===== Source text =====
Tackling Spats Over Disliked Facebook Posts
Logo: Facebook and Eric Olson of Process Type Foundry; Wikimedia Commons |
And their efforts are paying off: "By working with experts in developmental psychology and the science of human emotion, we’re proud to see Facebook’s social resolution tools help, on average, 3.9 million people each week," said Facebook spokesman Matt Steinfeld.
In its 10th year, Facebook is thriving with more than 1 billion active monthly users. But it’s also a magnet for uncomfortable interactions over everything from unflattering snapshots to cyber-bullying. That’s why the company’s engineers have teamed up with university scholars to create messaging tools to make the social network a safer and more empathetic space.
"Our driving mission is to make people feel more inclusive and tender towards each other because a culture – including an online community – that uses the full range of emotions is just healthier," said Emiliana Simon-Thomas, science director of UC Berkeley’s Greater Good Science Center.
===== Data extract =====
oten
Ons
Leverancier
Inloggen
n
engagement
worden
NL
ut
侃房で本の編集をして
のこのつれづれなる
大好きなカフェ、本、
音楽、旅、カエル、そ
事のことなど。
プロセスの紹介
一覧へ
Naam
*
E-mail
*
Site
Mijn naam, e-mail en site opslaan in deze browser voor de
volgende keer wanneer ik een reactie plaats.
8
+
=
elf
=====
===== Data extract =====
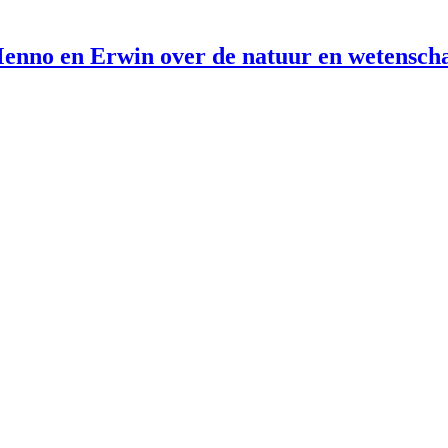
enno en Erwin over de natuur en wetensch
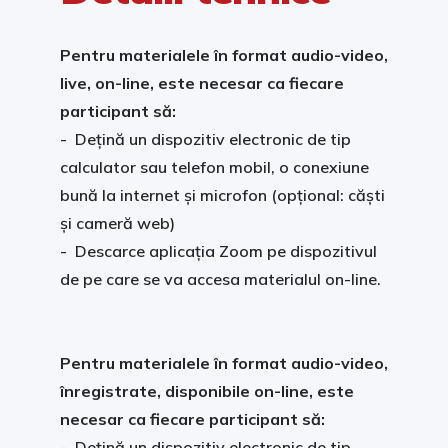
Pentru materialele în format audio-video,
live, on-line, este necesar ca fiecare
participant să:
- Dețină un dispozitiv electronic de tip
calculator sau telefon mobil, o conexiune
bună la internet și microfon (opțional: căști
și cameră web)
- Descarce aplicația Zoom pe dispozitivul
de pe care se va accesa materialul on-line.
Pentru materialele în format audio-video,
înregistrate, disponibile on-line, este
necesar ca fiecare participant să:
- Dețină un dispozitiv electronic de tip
=====
* Actions to take:
• a. Pick out each line in the entries that contains the string "participant".
• b. Write the next part of the article on Facebook's tools for settling disputes over disliked posts.

* Solved tasks:
• a.
participant să:
necesar ca fiecare participant să:

• b.
Building a more 'tender' Facebook community
A neuroscientist, Simon-Thomas is on Facebook's "compassion research team" along with UC Berkeley psychologists Paul Piff and Dacher Keltner. Among other things, they've helped tweak pop-up text and create emoticons to encourage Facebook users to communicate their "authentic" feelings about posts that do not fall into the categories of bullying, hate speech or pornography, but are nonetheless upsetting to them.
UC Berkeley neuroscientist Emiliana Simon-Thomas has been embedded at Facebook as a member of the social network’s compassion research team
"It's amazing how intimate Facebook can quickly get, and how the written word can be trouble," said Keltner, who has helped to shape Facebook emoticons based on naturalist Charles Darwin’s study of how facial muscles are used to express emotions. "That’s why we’ve had to build in visuals that express the apologetic, the ironic, and all those emotions that you can’t convey in a smiley face or in words alone."
Complicating this endeavor is that different cultures find different things funny or offensive.For example, "People who use Facebook in India are offended by different things, like a photo that mocks a favorite cricket player or Bollywood actor," Simon-Thomas said. "They tend not to use Facebook as much for personal sharing."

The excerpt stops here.